Fifteen years later, when the Royal Navy
found itself unable to send sufficient forces to Singapore to implement the
Imperial Defence strategy and to counter Japanese aggression, the RAAF was
ordered to deploy three squadrons to bolster the island fortress. Williams would
have been justified had he permitted himself a grim smile of self-righteousness.
And as I’ve already mentioned, remarkably, the concept of operations he
proposed in 1925 became the basis of Australia’s official defence strategy in
1987. A concept is, of course, one thing; turning it reality another. So, let me
now turn to the practical component – the practical demonstration - of what I
choose to call the Williams plan for the defence of Australia. Three operations
from World War II illustrate the point: the battles of the Coral Sea, Midway,
and the Bismarck Sea.
The battle of the Coral Sea was decided on
7/8 May 1942 when an American task force intercepted a Japanese invasion force
sailing for Port Moresby. Both fleets included aircraft carriers. In the context
of the defence of Australia, the crucial point about the battle of the Coral Sea
is that, in effect, a portion of our air/sea gap was successfully defended
against a powerful attacking force by air power. For the first time in history,
a major air/sea battle was fought without surface ships ever coming within sight
of each other. Nor did they exchange fire, as all offensive action was carried
out by aircraft at distances in excess of 150 kilometres from their carriers.
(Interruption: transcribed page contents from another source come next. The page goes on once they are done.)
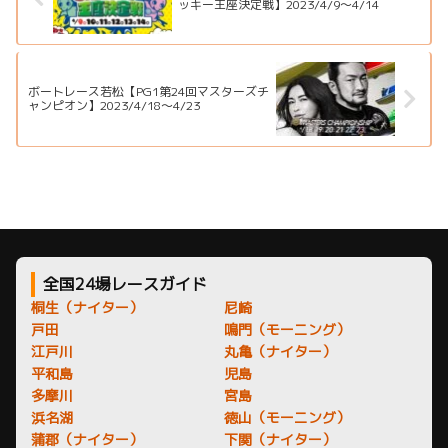
ッキー王座決定戦】2023/4/9～4/14
ボートレース若松【PG1第24回マスターズチ
ャンピオン】2023/4/18～4/23
全国24場レースガイド
桐生（ナイター）
尼崎
戸田
鳴門（モーニング）
江戸川
丸亀（ナイター）
平和島
児島
多摩川
宮島
浜名湖
徳山（モーニング）
蒲郡（ナイター）
下関（ナイター）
Indeed, in theory, the American aircraft carriers need not even
have been involved. If the RAAF had been properly equipped, there was no reason
why the allied attacks couldn’t have been mounted by land-based aircraft
operating from North Queensland, New Guinea, and Noumea. In fact some 100 strike
sorties were flown by land-based American B-17s, B-25s and B-26s, and by RAAF
Coral Sea proved to be a rehearsal for the
battle of Midway a month later and some 4000 kilometres northeast. Again,
carrier-based aircraft were the sole attacking force, and capital ships the
target. By sinking four carriers within hours, the American aircrews effectively
made it impossible for Japan to win the war. From then on, the Japanese
preponderance in battleships and cruisers meant little. In the context of the
defence of Australia, armies that can’t get to the fight also mean little.
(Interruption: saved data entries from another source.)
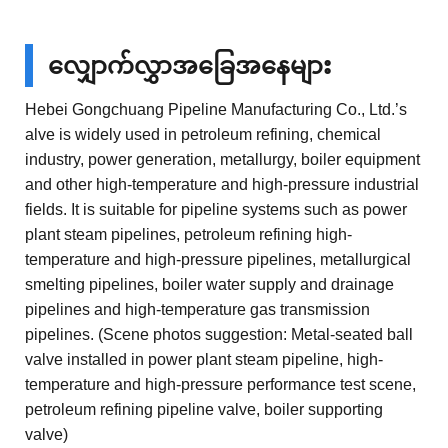
လျှောက်လွှာအခြေအနေများ
Hebei Gongchuang Pipeline Manufacturing Co., Ltd.’s
alve is widely used in petroleum refining, chemical
industry, power generation, metallurgy, boiler equipment
and other high-temperature and high-pressure industrial
fields. It is suitable for pipeline systems such as power
plant steam pipelines, petroleum refining high-
temperature and high-pressure pipelines, metallurgical
smelting pipelines, boiler water supply and drainage
pipelines and high-temperature gas transmission
pipelines. (Scene photos suggestion: Metal-seated ball
valve installed in power plant steam pipeline, high-
temperature and high-pressure performance test scene,
petroleum refining pipeline valve, boiler supporting
valve)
Which leads me to the battle of the Bismarck Sea, fought just off the northeast
coast of New Guinea sixty years ago this week.
Bismarck Sea was one of World War II’s
great historical moments – a land battle fought at sea and won from the air.
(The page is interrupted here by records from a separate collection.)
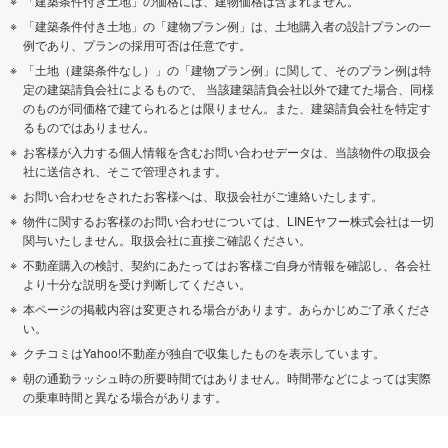
「建築条件付き土地」の価格には、建物価格は含まれません。
「建築条件付き土地」の「建物プラン例」は、土地購入者の設計プランの一
例であり、プランの採用可否は任意です。
「土地（建築条件なし）」の「建物プラン例」に関して、そのプラン例は特
定の建築請負会社によるもので、 当該建築請負会社以外で建てた場合、同様
のものが同価格で建てられるとは限りません。また、建築請負会社を特定す
るものではありません。
お客様が入力する個人情報を含むお問い合わせデータは、当該物件の取扱会
社に送信され、そこで管理されます。
お問い合わせをされたお客様へは、取扱会社がご連絡いたします。
物件に関するお客様のお問い合わせについては、LINEヤフー株式会社は一切
関与いたしません。取扱会社に直接ご確認ください。
不動産購入の検討、契約にあたってはお客様ご自身が情報を確認し、各会社
より十分な説明を受け判断してください。
本ページの掲載内容は変更される場合があります。あらかじめご了承くださ
い。
クチコミはYahoo!不動産が独自で収集したものを表示しています。
朝の通勤ラッシュ時の所要時間ではありません。時間帯などによっては実際
の乗車時間と異なる場合があります。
The Japanese attempt to land about 6400 urgently-needed reinforcements at their
garrison at Lae using a convoy of eight troop transports protected by eight
destroyers and land-based fighters turned into an utter disaster. A masterfully
planned and executed attack by land-based RAAF and USAAF aircraft sank four of
the destroyers and all eight of the transports in the air/sea gap near Lae. At
least 3000 enemy soldiers were killed. Like Coral Sea and
Midway before it, the battle of the Bismarck Sea provided a powerful
demonstration of defending an air/sea gap with air power. Not only were Japanese
hopes of regaining the initiative in New Guinea smashed, but, more importantly,
any possibility that Australia might be invaded was eliminated.
The Battle of the Bismarck Sea stands as one of the most stunning victories won in any theatre in World War II, and as a crucial episode in the Battle for Australia. Furthermore, perhaps to a greater degree than any other action in which Australians have fought, it provided a realistic template for our national defence, a template that endured for almost half a century. In short, the Battle of the Bismarck Sea was one of the most significant military engagements in Australian history. It’s been a privilege for me to address the RAAF Beaufighter Association on the 60th anniversary of that decisive engagement.